## PROBLEM
Restate each entry word for word. Keep every detail intact.
*** AVAILABLE DATA ***
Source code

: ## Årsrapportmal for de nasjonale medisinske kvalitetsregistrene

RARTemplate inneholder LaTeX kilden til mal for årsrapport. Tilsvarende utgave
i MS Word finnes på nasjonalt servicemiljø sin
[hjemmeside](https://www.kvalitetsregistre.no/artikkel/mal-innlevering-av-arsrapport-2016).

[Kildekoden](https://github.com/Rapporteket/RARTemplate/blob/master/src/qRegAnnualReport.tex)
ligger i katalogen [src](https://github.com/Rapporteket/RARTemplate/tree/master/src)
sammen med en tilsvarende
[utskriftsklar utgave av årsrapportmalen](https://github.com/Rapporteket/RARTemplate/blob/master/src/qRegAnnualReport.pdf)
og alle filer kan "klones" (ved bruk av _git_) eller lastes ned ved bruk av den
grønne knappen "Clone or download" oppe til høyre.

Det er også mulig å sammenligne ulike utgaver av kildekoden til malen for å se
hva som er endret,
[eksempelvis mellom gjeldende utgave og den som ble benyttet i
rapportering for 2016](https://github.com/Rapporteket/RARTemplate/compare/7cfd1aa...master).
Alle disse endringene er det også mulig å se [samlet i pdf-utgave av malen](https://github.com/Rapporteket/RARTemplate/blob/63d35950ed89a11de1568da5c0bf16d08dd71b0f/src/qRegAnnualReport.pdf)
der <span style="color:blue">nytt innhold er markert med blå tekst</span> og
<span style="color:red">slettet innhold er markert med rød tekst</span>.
*** End of AVAILABLE DATA ***
## OUTPUT BELOW
Source code

: ## Årsrapportmal for de nasjonale medisinske kvalitetsregistrene

RARTemplate inneholder LaTeX kilden til mal for årsrapport. Tilsvarende utgave
i MS Word finnes på nasjonalt servicemiljø sin
[hjemmeside](https://www.kvalitetsregistre.no/artikkel/mal-innlevering-av-arsrapport-2016).

[Kildekoden](https://github.com/Rapporteket/RARTemplate/blob/master/src/qRegAnnualReport.tex)
ligger i katalogen [src](https://github.com/Rapporteket/RARTemplate/tree/master/src)
sammen med en tilsvarende
[utskriftsklar utgave av årsrapportmalen](https://github.com/Rapporteket/RARTemplate/blob/master/src/qRegAnnualReport.pdf)
og alle filer kan "klones" (ved bruk av _git_) eller lastes ned ved bruk av den
grønne knappen "Clone or download" oppe til høyre.

Det er også mulig å sammenligne ulike utgaver av kildekoden til malen for å se
hva som er endret,
[eksempelvis mellom gjeldende utgave og den som ble benyttet i
rapportering for 2016](https://github.com/Rapporteket/RARTemplate/compare/7cfd1aa...master).
Alle disse endringene er det også mulig å se [samlet i pdf-utgave av malen](https://github.com/Rapporteket/RARTemplate/blob/63d35950ed89a11de1568da5c0bf16d08dd71b0f/src/qRegAnnualReport.pdf)
der <span style="color:blue">nytt innhold er markert med blå tekst</span> og
<span style="color:red">slettet innhold er markert med rød tekst</span>.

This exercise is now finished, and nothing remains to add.